Facchetti: Dobrze, próbowałem się wczoraj do ciebie dodzwonić…
Bergamo: Wczoraj… przykro mi…
Facchetti: Cóż, może jakiś mecz był wtedy w trakcie…
Bergamo: Ach wczoraj, no tak. Od wczoraj do dzisiaj mamy na głowie Coppa Italia, zgadza się.
Facchetti: Nie szkodzi, chciałem tylko przedzwonić do ciebie po tym, co zobaczyłem w niedzielę, nie miałem pojęcia że prezydent Moratti dzień później wypalił z tą historią z arbitrem…
Bergamo: Nic się nie martw Giacinto. Prezydent po prostu mówi, kiedy ma na to ochotę…
Facchetti: Tak tak, ale to Ricci się pomylił, a Paparesta musiał podjąć decyzję w tym temacie…
Bergamo: Ale wiesz jak to jest: kiedy narzeka prezydent, to ma zawsze rację. Najważniejsze, żeby nie dawać alibi piłkarzom…
Facchetti: Nie, no w rzeczy samej…
Bergamo: Rozumiesz? No bo co miał zrobić Paparesta. Tam pomylił się Ricci i…
Facchetti: Tak naprawdę on widział to stamtąd więc…
Bergamo: Z resztą Paparesta poprowadził ten mecz naprawdę nieźle, był przygotowany do tego naprawdę pod każdym względem… maksymalnie…
Facchetti: No dobra, dzisiaj sędziuje nam Palanca.
Bergamo: Zobaczysz, będzie sędziował dobrze, zobaczysz. Zobaczysz, że dobrze poprowadzi ten mecz, zobaczysz…

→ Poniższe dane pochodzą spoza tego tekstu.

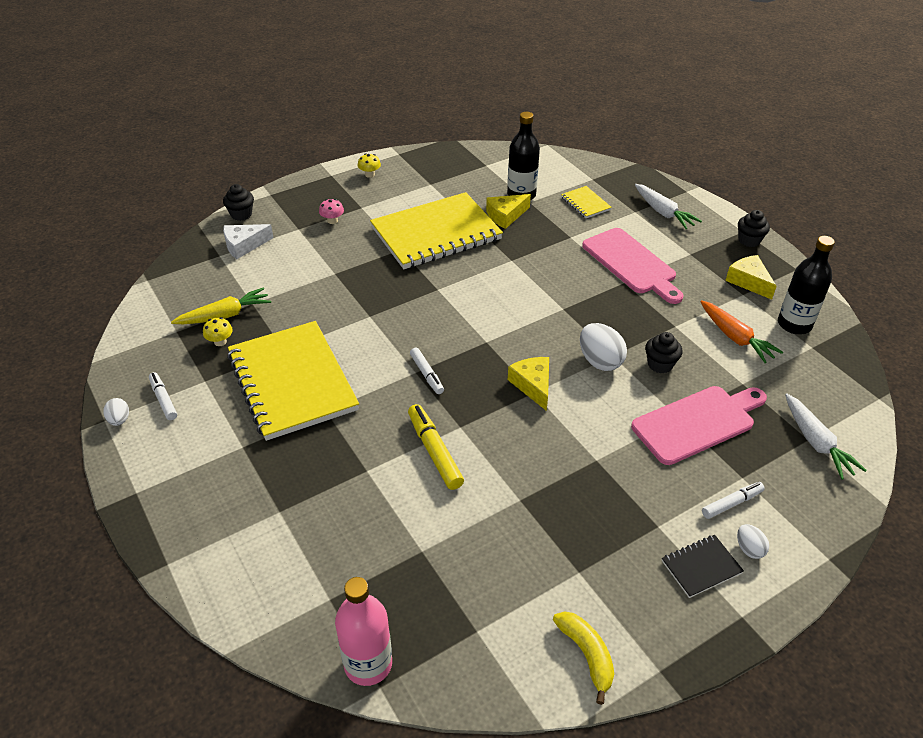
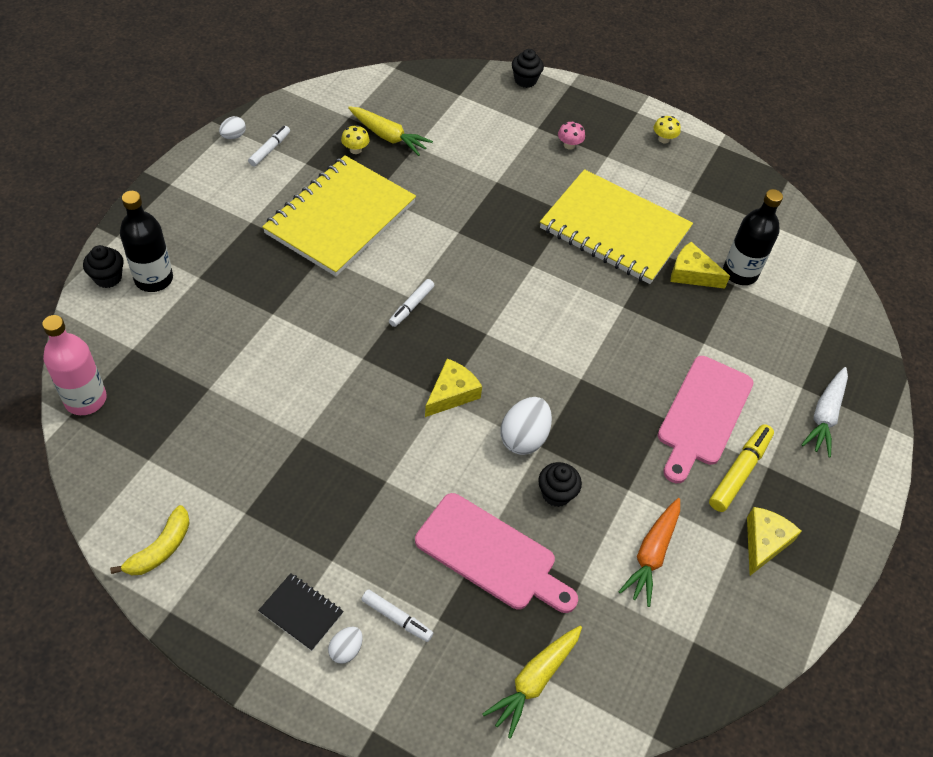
camera: 55 degrees right, 10 degrees up
white cheese [223,224,274,259] -> none
yellow marker [408,404,464,490] -> yellow marker moved to [709,424,774,512]
yellow notebook [561,186,612,218] -> none
black cupcake [738,210,770,247] -> black cupcake moved to [83,245,124,288]
black bottle [778,236,835,334] -> black bottle moved to [120,191,173,292]
white carrot [785,393,867,480] -> yellow carrot [483,626,582,739]

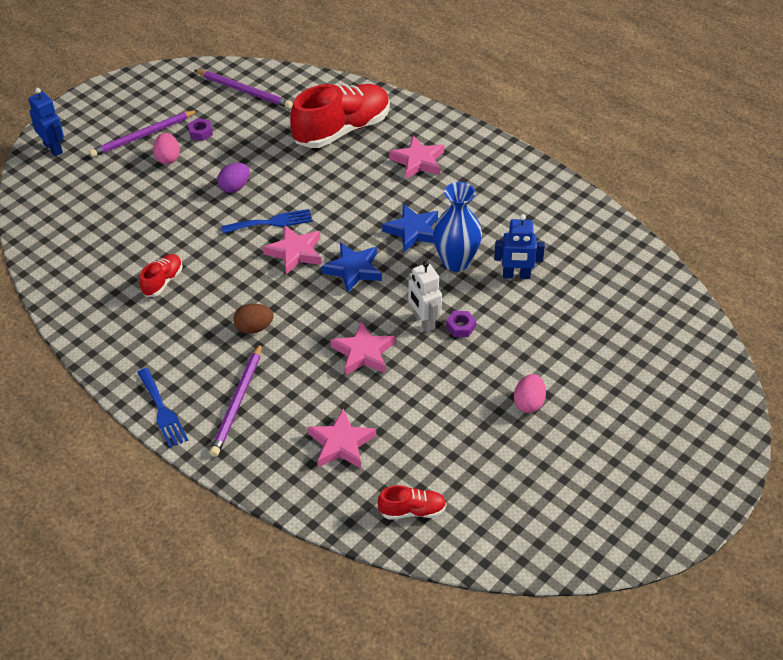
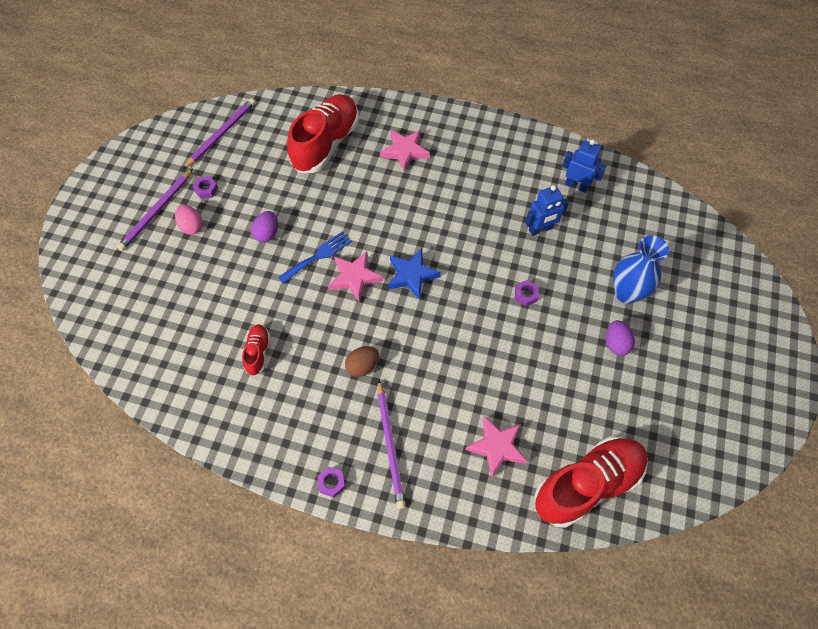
camera: 25 degrees left, 15 degrees up
blue robot [29,88,64,157] -> blue robot moved to [562,139,606,193]
blue fork [137,368,188,448] -> purple nut [317,467,346,497]
purple pencil [194,70,293,108] -> purple pencil turned 60 degrees counterclockwise [183,98,255,169]
pink star [331,321,395,375] -> none
red shoe [378,485,447,520] -> red shoe [535,437,648,528], size x2.15
blue star [382,204,438,252] -> none
white robot [408,261,442,332] -> none
blue vase [433,182,482,272] -> blue vase moved to [613,235,669,304]
pink egg [514,374,546,413] -> purple egg [606,320,635,356]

Facchetti: Wszyscy jesteśmy Bergamo!
Inter wygrał z Atalantą 1:0 po bramce Martinsa. Sam mecz nie wywołał kontrowersji. To, o czym powiedział Facchetti o Morattim, odnosiło się do wypowiedzi prezydenta Interu po meczu z Chievo, zakończonym remisem 1:1. Bramka Vieriego została anulowana, gdyż sędzia liniowy dopatrzył sę spalonego. W pomeczowym wywiadzie, udzielonym 23 stycznia, Moratti wyraził swoją frustrację przed kamerami dziennikarzy. Bergamo próbował wytłumaczyć więc Facchettiemu, że przy tejże sytuacji pomylił się nie Paparesta, a liniowy Ricci. Rozmowa ta ma zostać włączona w skład materiałów dowodowych, którymi posłuży się obrona Luciano Moggiego w sądzie.